Specifically, extensive sympatric divergence has occurred for this
species with four ecotypes inhabiting the shallow-water (≤ 30 m) zone of
Great Bear Lake (Fig. A1; Chavarie et al., 2016a; Chavarie et al., 2015;
Chavarie et al., 2013; Harris et al., 2015). Three of these four
shallow-water lake trout ecotypes are described as trophic generalists
with differing degrees of omnivory along a weak benthic-pelagic gradient
(Chavarie et al., 2016a; Chavarie et al., 2016b). Despite habitat and
dietary overlap, significant differences in morphological, genetic, and
life-history variation have been reported (Chavarie et al., 2016 ;
Chavarie et al., 2013; Harris et al., 2015).
The suggested resource use among
the three ecotypes could be caused by the combination of individual
specialists along a resource continuum (Chavarie et al., 2016b). In
other words, although ecotype resource use may appear similar,
individuals within an ecotype may differ in their resource use. One of
these three generalist ecotypes (Ecotype 2; generalist with a tendency
to consume more fish than other ecotypes, referred to here as the
piscivorous ecotype; Fig. 1) showed at least two different feeding
strategies, benthic cannibalism and interspecific piscivory in the
pelagic zone (Chavarie et al., 2016c).
To characterize niche use and individual variation within an ecotype in
relation to observed differentiation of feeding strategies, we focused
this study solely on the piscivorous lake trout ecotype. Fatty acid
analysis assumes that dietary lipids are broken down into their
constituent fatty acids and incorporated relatively unchanged into
consumer tissues (Howell et al., 2003; Iverson, 2009; Iverson et al.,
2004), allowing spatial and temporal diet comparison among individuals
(Duerksen et al., 2014; Eloranta et al., 2011; Hoffmann, 2017; Iverson,
2009; Scharnweber et al., 2016). Fatty acids have been assessed to be a
robust tool to characterize lake trout diets (Happel et al., 2017;
Happel et al., 2016; Iverson, 2009). Thus, fatty acids were used as
trophic bio-indicators to better understand dietary patterns of
piscivorous lake trout and investigate whether variation occurred among
individuals in this ecotype and if individual specialization may be
contributing to the trophic breadth of the ecotype. Specifically, our
aims were to 1) compare resource use among lake trout individuals within
Ecotype 2 (piscivores) by characterizing their fatty acids profiles, 2)

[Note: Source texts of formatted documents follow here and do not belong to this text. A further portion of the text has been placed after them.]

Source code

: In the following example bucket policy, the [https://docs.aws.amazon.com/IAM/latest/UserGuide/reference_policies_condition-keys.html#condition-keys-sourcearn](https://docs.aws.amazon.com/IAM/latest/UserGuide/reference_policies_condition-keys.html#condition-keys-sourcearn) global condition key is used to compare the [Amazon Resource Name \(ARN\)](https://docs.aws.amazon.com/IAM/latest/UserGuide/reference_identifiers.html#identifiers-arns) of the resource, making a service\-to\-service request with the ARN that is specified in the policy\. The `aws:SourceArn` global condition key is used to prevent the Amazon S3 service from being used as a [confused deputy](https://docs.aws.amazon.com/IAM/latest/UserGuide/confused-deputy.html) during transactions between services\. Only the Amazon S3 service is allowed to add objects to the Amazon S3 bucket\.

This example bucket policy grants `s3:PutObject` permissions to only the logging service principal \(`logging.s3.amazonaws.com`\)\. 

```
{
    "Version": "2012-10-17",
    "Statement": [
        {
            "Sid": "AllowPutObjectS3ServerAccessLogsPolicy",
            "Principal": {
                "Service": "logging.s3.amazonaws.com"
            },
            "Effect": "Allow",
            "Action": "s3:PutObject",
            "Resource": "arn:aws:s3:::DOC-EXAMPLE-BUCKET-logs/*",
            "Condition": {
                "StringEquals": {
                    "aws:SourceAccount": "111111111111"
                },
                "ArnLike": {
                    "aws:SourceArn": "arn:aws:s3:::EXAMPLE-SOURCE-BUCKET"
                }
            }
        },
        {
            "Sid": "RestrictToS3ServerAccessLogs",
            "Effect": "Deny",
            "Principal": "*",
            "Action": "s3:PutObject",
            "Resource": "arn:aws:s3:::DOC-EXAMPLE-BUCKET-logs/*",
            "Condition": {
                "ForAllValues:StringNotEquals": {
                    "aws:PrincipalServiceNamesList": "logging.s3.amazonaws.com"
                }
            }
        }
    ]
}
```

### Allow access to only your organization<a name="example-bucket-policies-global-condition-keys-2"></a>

determine whether resource-use differences were influenced by
life-history traits (e.g., size and age), 3) characterize and compare
morphological variation among groups that expressed different feeding
strategies, and 4) determine if genetic differences existed among
groups. In addition, we examined a sub-set of large lake trout of this
ecotype from our collections (> 900 mm in fork
length) referred to locally as “Giants” (Fig. 1), to determine if they
showed any ecological and genetic differences from others of this
ecotype. These exceptionally large individuals comprise < 1%
of the lake trout population sampled in Great Bear Lake, and are among
the largest lake trout in the world (Chavarie et al., 2016 ). Except for
their large body-size, these individuals show no major morphological or
spatial and temporal distribution differences relative to other
co-occurring piscivorous lake trout.